Market Perspective: It’s Not the Knowns, it’s the Unknowns that Worry You


The Federal Reserve finally commenced monetary tightening in December, raising the federal funds target rate for the first time in nine years. The nation’s central bank believes the economy is back on track following the slowest economic recovery post-World War II—but are we taking all the proper precautions to prevent another financial crisis similar to the one the nation experienced in 2007-08?

The government and policymakers put in some safeguards—but it’s the unknown that we need to worry about, according to Senior Economic Analyst Mark Hamrick.

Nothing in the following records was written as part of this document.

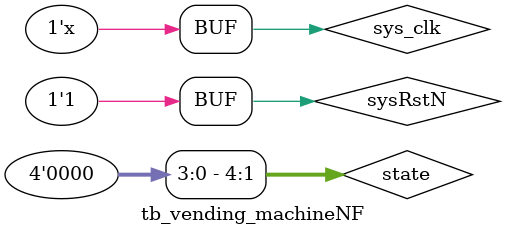
<source format=v>
`timescale  1ns/1ns
module  tb_vending_machineNF();

reg         sys_clk;
reg         sysRstN;
reg         piOne;
reg         piHalf;
reg         random_data_gen;

wire        OCola;

initial begin
    sys_clk    = 1'b1;
    sysRstN <= 1'b0;
    #20
    sysRstN <= 1'b1;
end

always  #10 sys_clk = ~sys_clk;

always@(posedge sys_clk or negedge sysRstN)
    if(sysRstN == 1'b0)
        random_data_gen <= 1'b0;
    else
        random_data_gen <= {$random} % 2;

always@(posedge sys_clk or negedge sysRstN)
    if(sysRstN == 1'b0)
        piOne <= 1'b0;
    else
        piHalf <= random_data_gen;

always@(posedge sys_clk or negedge sysRstN)
    if(sysRstN == 1'b0)
        piHalf <= 1'b0;
    else
        piHalf <= ~random_data_gen;


wire    [4:0]   state    = caijiageng.state;

vending_machineNF caijiageng(
    .sys_clk        (sys_clk ),  
    .sysRstN      (sysRstN),  
    .piOne   (piOne), 
    .piHalf  (piHalf),  
                    
    .OCola        (OCola)
);  

endmodule
</source>
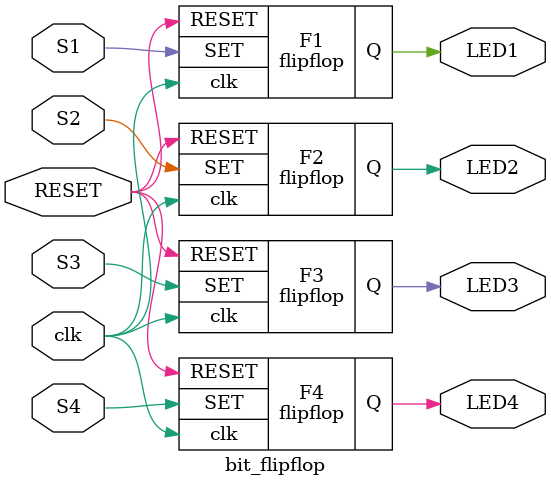
<source format=v>
`timescale 1ns / 1ps


module flipflop(
    input SET,
    input RESET,
    input clk,
    output reg Q
    );

    always @(posedge clk)
    begin
        if(RESET == 1'b1)
            Q <= 1'b0;
        else
            Q <= SET;
    end
endmodule

module bit_flipflop(
    input S1,
    input S2,
    input S3,
    input S4,
    input RESET,
    input clk,
    output LED1,
    output LED2,
    output LED3,
    output LED4
    );

flipflop F1 (S1, RESET, clk, LED1);
flipflop F2 (S2, RESET, clk, LED2);
flipflop F3 (S3, RESET, clk, LED3);
flipflop F4 (S4, RESET, clk, LED4);

endmodule
       
    
       
       

</source>
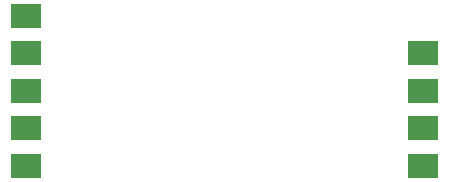
<source format=gbr>
%TF.GenerationSoftware,KiCad,Pcbnew,(5.1.9)-1*%
%TF.CreationDate,2021-01-23T19:14:43+00:00*%
%TF.ProjectId,RC-DC-Motor_Splitter,52432d44-432d-44d6-9f74-6f725f53706c,rev?*%
%TF.SameCoordinates,Original*%
%TF.FileFunction,Soldermask,Bot*%
%TF.FilePolarity,Negative*%
%FSLAX46Y46*%
G04 Gerber Fmt 4.6, Leading zero omitted, Abs format (unit mm)*
G04 Created by KiCad (PCBNEW (5.1.9)-1) date 2021-01-23 19:14:43*
%MOMM*%
%LPD*%
G01*
G04 APERTURE LIST*
%ADD10R,2.540000X2.000000*%
G04 APERTURE END LIST*
D10*
%TO.C,J6*%
X94615000Y-80010000D03*
%TD*%
%TO.C,J10*%
X94615000Y-86360000D03*
X94615000Y-83185000D03*
%TD*%
%TO.C,J7*%
X128270000Y-86360000D03*
X128270000Y-83185000D03*
%TD*%
%TO.C,J2*%
X128270000Y-92710000D03*
X128270000Y-89535000D03*
%TD*%
%TO.C,J8*%
X94615000Y-89535000D03*
X94615000Y-92710000D03*
%TD*%
M02*

</source>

“I would make an analogy about financial crises and boxing,” Hamrick said. “The punch that a boxer is most worried about is the one that he doesn’t see coming. Essentially, the same thing has to do with the risk in the global economy and financial markets.”

The 2007-08 crisis was unique because it was the participation of many different types of stakeholders that allowed it to happen, Hamrick said, ranging from politicians to were not vigilant about promoting regulation to politicians who promoted the idea that everyone who wants to own a home should be able to own one, as well as financial markets that encouraged the securitization of mortgages.

“I think it’s appropriate for regulators, central bankers, elected officials, people in industry, consumers, and investors, to have an idea about what the appropriate risks are and obviously for certain regulators in the United States to be taking all measures possible to try to guard against the next financial crisis,” Hamrick said. “But history tells us that what we tend to see is that regulators try to stop the repeat of the most recent financial crisis instead of have an ability to essentially be omniscient to stop all potential financial crises. These could be things that we just right now could not possibly anticipate.”

Possible causes for concern that cannot be fully anticipated range from concern over China’s economy, a large scale war or natural disaster, an accident of some kind, something technical in the financial markets, or even a compromise of financial markets by hackers, Hamrick said, but could include virtually anything. The Financial Stability Oversight Council (FSOC), which was created out of the Dodd-Frank Wall Street Reform Act of 2010, has addressed some of the causes of the crisis, “but the concern is that what we don’t know is what’s going to hurt us,” Hamrick said. “We know that we’ve tackled some of the problems that occurred last time around, but it’s the problems we haven’t quite defined yet that are probably the most worrisome.”